Everyone Has an Inbox
Everyone who uses the internet has an email address. Not everyone is on LinkedIn. Not everyone uses Instagram, or TikTok, or whatever platform is currently being declared the future of marketing (even Reddit). But everyone has an email address. Sometimes more than one.
Email marketing has been pronounced dead more times than I can count, and for the better part of thirty years it has consistently outperformed almost every other channel on return on investment. The obituaries keep getting written. The channel keeps living.
However, not all email is the same, and that matters.
Consent is sexy. There’s a reason the tea analogy became shorthand for consent education. The logic transfers: if someone didn’t ask for the tea, don’t pour it. It’s the mechanism by which email marketing works, and the reason the inbox is worth taking seriously as a channel in the first place. The inbox is personal. It’s not a public feed or a billboard. It’s a space people choose to check, and a subscription is an invitation extended to you specifically. That changes the nature of what you’re doing when you show up there.
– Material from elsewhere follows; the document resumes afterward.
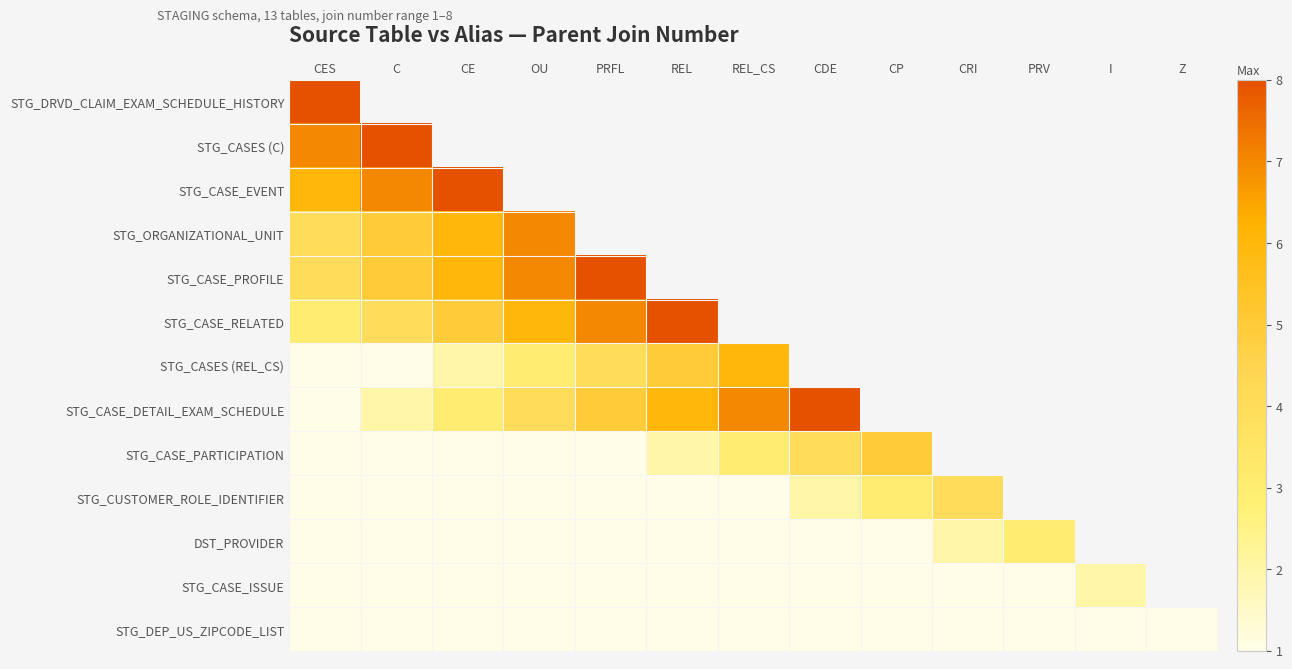

At which category is the sum across all series the highest?

CES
Permission-based email honours that. Yes, it’s slower to build and more work to maintain. But the list is yours, because people added themselves to it, giving you access to their inbox, and that relationship is more durable than it might sound. No algorithm decides whether your emails get seen. No platform changes its rules overnight and throttles your reach. The connection is direct, and it stays direct. Over time, engagement deepens. Sender reputation strengthens. The list becomes more valuable because the relationship underneath it was built on something real. And when people leave? That’s fine too. Holding on to subscribers who’ve checked out doesn’t serve anyone. You don’t need to get hung up on your ex-subscribers.
Cold email and bought lists work from a different premise entirely. You’re turning up somewhere you weren’t asked to be, using a door that was never opened for you. People who never agreed to hear from you tend to respond accordingly, and the deliverability consequences are measurable and cumulative. The legal exposure, depending on your market and how liberally you’re interpreting “legitimate interest,” is real. But the more basic problem is structural: the foundation was shaky before you sent a single email.
The inbox is intimate because of what it takes to get there and to stay there. Consent is what makes it worth getting there at all.